- [WORK ITEM]:
Copy out each line of the listing below that contains the string "Join". Case counts.

- [DATA FOR PROCESSING]:
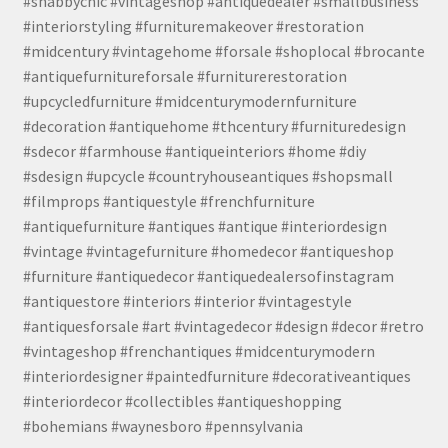
#shabbychic #vintageshop #antiquedealer #smallbusiness
#interiorstyling #furnituremakeover #restoration
#midcentury #vintagehome #forsale #shoplocal #brocante
#antiquefurnitureforsale #furniturerestoration
#upcycledfurniture #midcenturymodernfurniture
#decoration #antiquehome #thcentury #furnituredesign
#sdecor #farmhouse #antiqueinteriors #home #diy
#sdesign #upcycle #countryhouseantiques #shopsmall
#filmprops #antiquestyle #frenchfurniture
#antiquefurniture #antiques #antique #interiordesign
#vintage #vintagefurniture #homedecor #antiqueshop
#furniture #antiquedecor #antiquedealersofinstagram
#antiquestore #interiors #interior #vintagestyle
#antiquesforsale #art #vintagedecor #design #decor #retro
#vintageshop #frenchantiques #midcenturymodern
#interiordesigner #paintedfurniture #decorativeantiques
#interiordecor #collectibles #antiqueshopping
#bohemians #waynesboro #pennsylvania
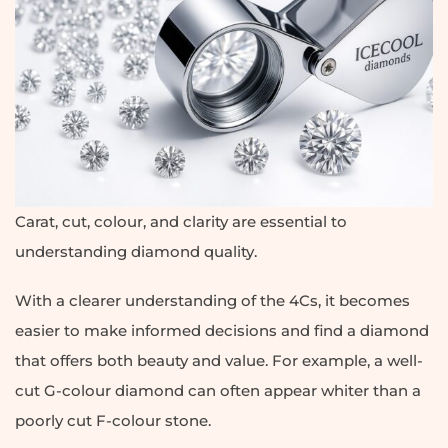
Carat, cut, colour, and clarity are essential to
understanding diamond quality.
With a clearer understanding of the 4Cs, it becomes
easier to make informed decisions and find a diamond
that offers both beauty and value. For example, a well-
cut G-colour diamond can often appear whiter than a
poorly cut F-colour stone.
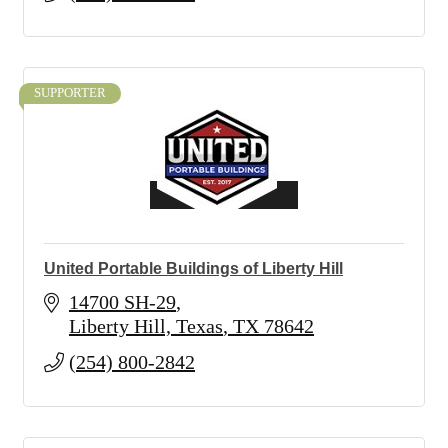
SUPPORTER
United Portable Buildings of Liberty Hill
14700 SH-29
Liberty Hill, Texas
TX
78642
(254) 800-2842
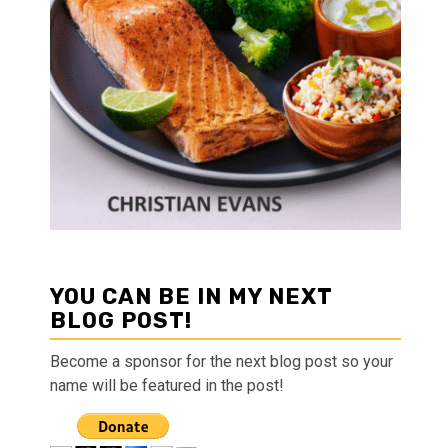
YOU CAN BE IN MY NEXT
BLOG POST!
Become a sponsor for the next blog post so your
name will be featured in the post!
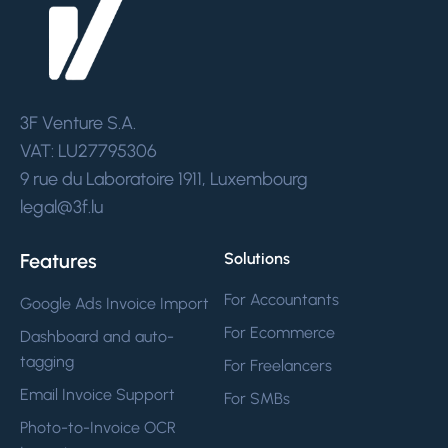
3F Venture S.A.
VAT: LU27795306
9 rue du Laboratoire 1911, Luxembourg
legal@3f.lu
Features
Solutions
For Accountants
Google Ads Invoice Import
For Ecommerce
Dashboard and auto-
tagging
For Freelancers
Email Invoice Support
For SMBs
Photo-to-Invoice OCR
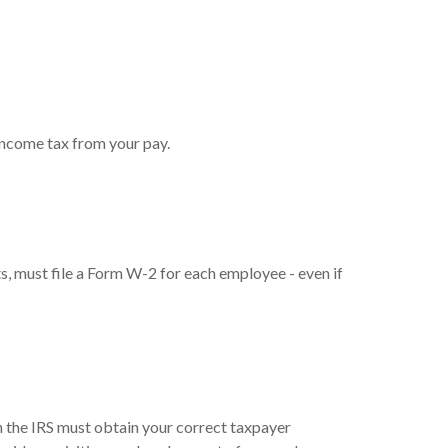
income tax from your pay.
 must file a Form W-2 for each employee - even if
h the IRS must obtain your correct taxpayer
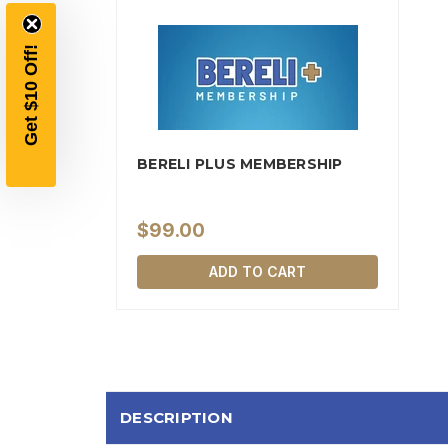
BERELI PLUS MEMBERSHIP
$99.00
ADD TO CART
DESCRIPTION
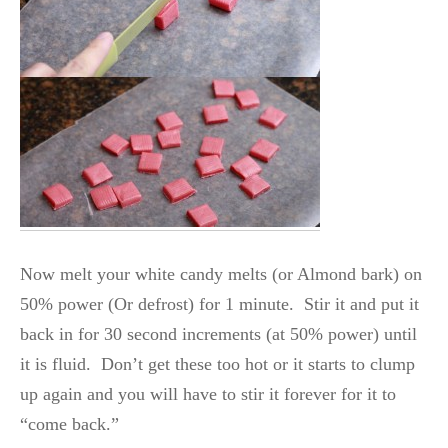
Now melt your white candy melts (or Almond bark) on
50% power (Or defrost) for 1 minute. Stir it and put it
back in for 30 second increments (at 50% power) until
it is fluid. Don’t get these too hot or it starts to clump
up again and you will have to stir it forever for it to
“come back.”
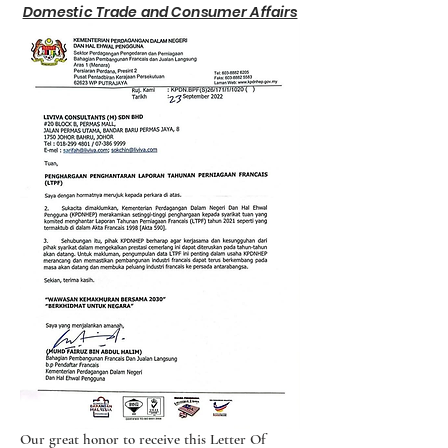
Domestic Trade and Consumer Affairs
Our great honor to receive this Letter Of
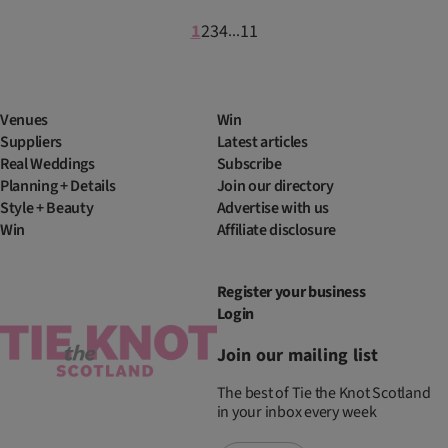
1
2
3
4
11
...
Venues
Win
Suppliers
Latest articles
Real Weddings
Subscribe
Planning + Details
Join our directory
Style + Beauty
Advertise with us
Win
Affiliate disclosure
Register your business
Login
Join our mailing list
The best of Tie the Knot Scotland
in your inbox every week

- [TASK ANSWER]:
Join our directory
Join our mailing list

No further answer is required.